Some Chiari I Malformation (CM-I) patients may also experience tethered cord syndrome.

Previous cases suggest that some CM-I patients may also have a tethered spinal cord from a tight band at the end of the spinal cord (filum terminale). This theory is new and controversial. No prospective studies (studies that collect information at the beginning and throughout treatment and follow-up, instead of only reviewing previous files) that evaluate the theory have been published.

Tethered cord can cause urinary urgency, urinary and/or stool incontinence, difficulty starting the urinary stream, constipation, diarrhea, difficulty with sexual relations, difficulty standing more than 60 minutes, low back pain, leg pain, numbness in the soles of the feet, difficulty riding or driving a car and severe growing pains during childhood and adolescence.
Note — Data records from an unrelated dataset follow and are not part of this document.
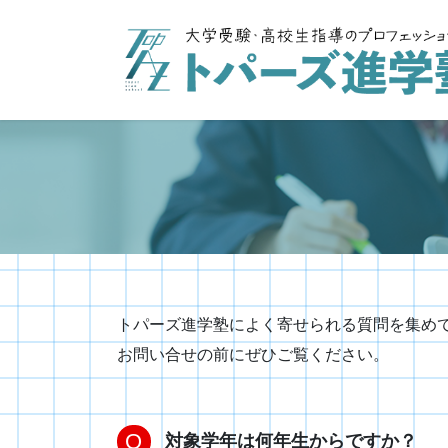
コ
ナ
ン
ビ
テ
ゲ
ン
ー
ツ
シ
へ
ョ
ス
ン
キ
に
ッ
移
プ
動
トパーズ進学塾によく寄せられる質問を集め
お問い合せの前にぜひご覧ください。
対象学年は何年生からですか？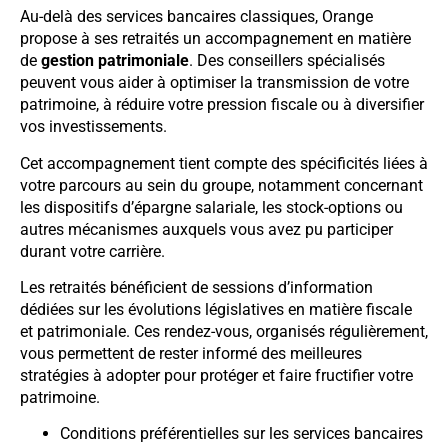
Au-delà des services bancaires classiques, Orange
propose à ses retraités un accompagnement en matière
de
gestion patrimoniale
. Des conseillers spécialisés
peuvent vous aider à optimiser la transmission de votre
patrimoine, à réduire votre pression fiscale ou à diversifier
vos investissements.
Cet accompagnement tient compte des spécificités liées à
votre parcours au sein du groupe, notamment concernant
les dispositifs d’épargne salariale, les stock-options ou
autres mécanismes auxquels vous avez pu participer
durant votre carrière.
Les retraités bénéficient de sessions d’information
dédiées sur les évolutions législatives en matière fiscale
et patrimoniale. Ces rendez-vous, organisés régulièrement,
vous permettent de rester informé des meilleures
stratégies à adopter pour protéger et faire fructifier votre
patrimoine.
Conditions préférentielles sur les services bancaires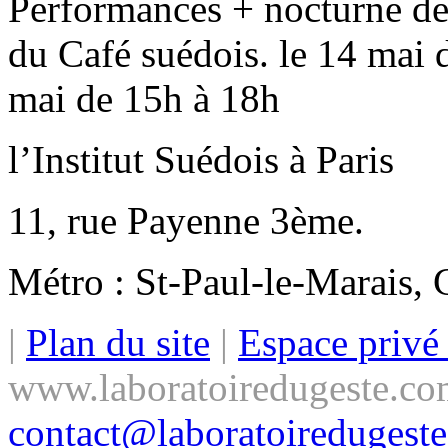
Performances + nocturne des
du Café suédois. le 14 mai 
mai de 15h à 18h
l’Institut Suédois à Paris
11, rue Payenne 3ème.
Métro : St-Paul-le-Marais,
|
Plan du site
|
Espace priv
www.laboratoiredugeste.co
contact@laboratoiredugest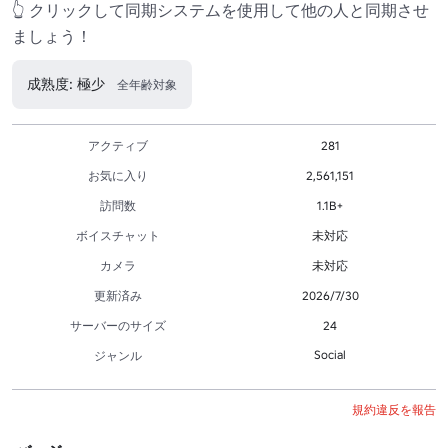
👆 クリックして同期システムを使用して他の人と同期させ
ましょう！ 
成熟度: 極少
全年齢対象
アクティブ
281
お気に入り
2,561,151
訪問数
1.1B+
ボイスチャット
未対応
カメラ
未対応
更新済み
2026/7/30
サーバーのサイズ
24
Social
ジャンル
規約違反を報告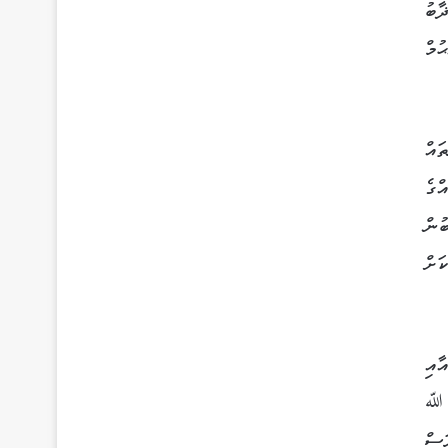
ާބު
ުމް
ައް
ްގެ
ުން
ަށް
ާއި
ް ﷲ
ަސް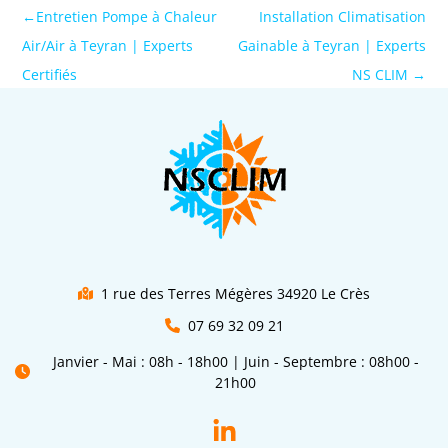
←
Entretien Pompe à Chaleur
Installation Climatisation
Air/Air à Teyran | Experts
Gainable à Teyran | Experts
Certifiés
NS CLIM
→
1 rue des Terres Mégères 34920 Le Crès
07 69 32 09 21
Janvier - Mai : 08h - 18h00 | Juin - Septembre : 08h00 -
21h00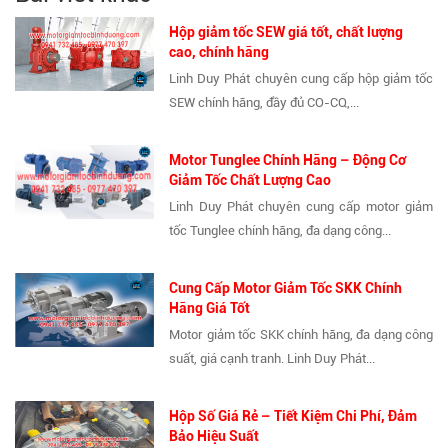
Hộp giảm tốc SEW giá tốt, chất lượng
cao, chính hãng
Linh Duy Phát chuyên cung cấp hộp giảm tốc
SEW chính hãng, đầy đủ CO-CQ,...
Motor Tunglee Chính Hãng – Động Cơ
Giảm Tốc Chất Lượng Cao
Linh Duy Phát chuyên cung cấp motor giảm
tốc Tunglee chính hãng, đa dạng công...
Cung Cấp Motor Giảm Tốc SKK Chính
Hãng Giá Tốt
Motor giảm tốc SKK chính hãng, đa dạng công
suất, giá cạnh tranh. Linh Duy Phát...
Hộp Số Giá Rẻ – Tiết Kiệm Chi Phí, Đảm
Bảo Hiệu Suất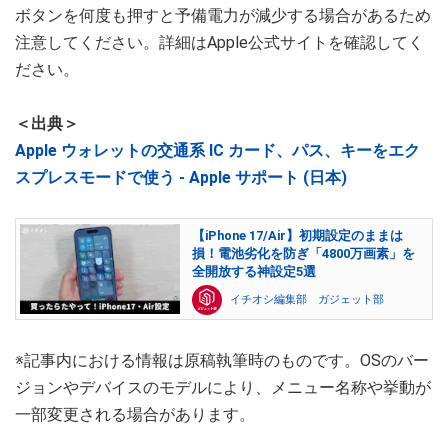
ボタンを何度も押すと予備電力が減少する場合があるため
注意してください。詳細はApple公式サイトを確認してく
ださい。
＜出典＞
Apple ウォレットの交通系 IC カード、パス、キーをエク
スプレスモードで使う - Apple サポート (日本)
【iPhone 17/Air】初期設定のままは
損！電池劣化を防ぎ「4800万画素」を
全開放する神設定5選
イチオシ編集部 ガジェット部
※記事内における情報は原稿執筆時のものです。OSのバー
ジョンやデバイスのモデルにより、メニュー名称や挙動が
一部変更される場合があります。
It can also result in scoliosis. The relation of tethered cord to elongation of the brainstem in some persons with Chiari I Malformation is currently under investigation.

An MRI of the lumbar spine is generally the test of choice to determine if tethered cord is present. 

Treatment

If the tethered cord is due to scarring within the spinal canal, in some cases, the scarring can be released through surgery. For those with a short or tight filum terminale, an operation is performed to cut the band. The band itself is made of fibrous tissue. If the tethering is due to a tumor or a congenital abnormality, the surgery is usually more complex.